Je pense qu’un DJ va chercher du son qui lui parait implacable. Et quand tu joues du son « implacable », et bien les gens dansent ! Si tu joues un morceau où les gens ne dansent pas, ce n’est pas grave. Ils ne sont peut-être pas prêts, ce n’est pas de ta faute. Être DJ c’est te surprendre toi-même avant tout. Tu vas chercher des morceaux que tu trouves cool sur ton ordinateur ou chez un disquaire. Tu les apprécies chez toi avec tes enceintes, mais quand on te donne la chance de pouvoir les jouer dans un club, ils prennent une toute autre dimension. Une dimension « extraordinaire ».
Tu t’es déjà censuré à ne pas passer des morceaux en club que tu apprécies écouter chez toi par exemple ?
Non. Il y a un morceau pour chaque circonstance. C’est ça qui est chouette dans notre travail. On te met dans une salle avec un son spécial. Tu vas essayer de trouver les meilleurs morceaux qui conviennent au système son, à l’ambiance, au public. Donc chez toi tu peux prendre des claques en écoutant des morceaux, mais tout est une question de contexte. Il faut ressentir ces choses.

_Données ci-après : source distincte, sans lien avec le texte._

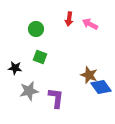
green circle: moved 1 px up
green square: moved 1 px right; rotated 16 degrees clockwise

Revenons sur le DJ set que tu viens de réaliser. Tu as de nouveau prouvé que l’éclectisme est une de tes qualités, en passant un morceau de Hamza suivi d’un remix de Masters at Work par exemple. Tu voyages entre les époques et les styles. Est-ce que pour toi la musique est « datée » ?
Oui. Par exemple, en avril 2019, il peut y avoir un morceau de mars 1996 qui sonne comme « bon ». Il y a des morceaux qui sont bons, des années après. À cause du mixage, des sonorités… Il y a plein de raisons différentes. Et il y a toujours des morceaux « old-school » qui résonnent spécialement mieux en ce moment. Et ça c’est hyper intéressant. Il y a des morceaux qui sont parfaitement calibrés pour l’époque, et d’autres qui ne sont pas encore prêts pour leur époque. Et à côté, il y a des morceaux intemporels.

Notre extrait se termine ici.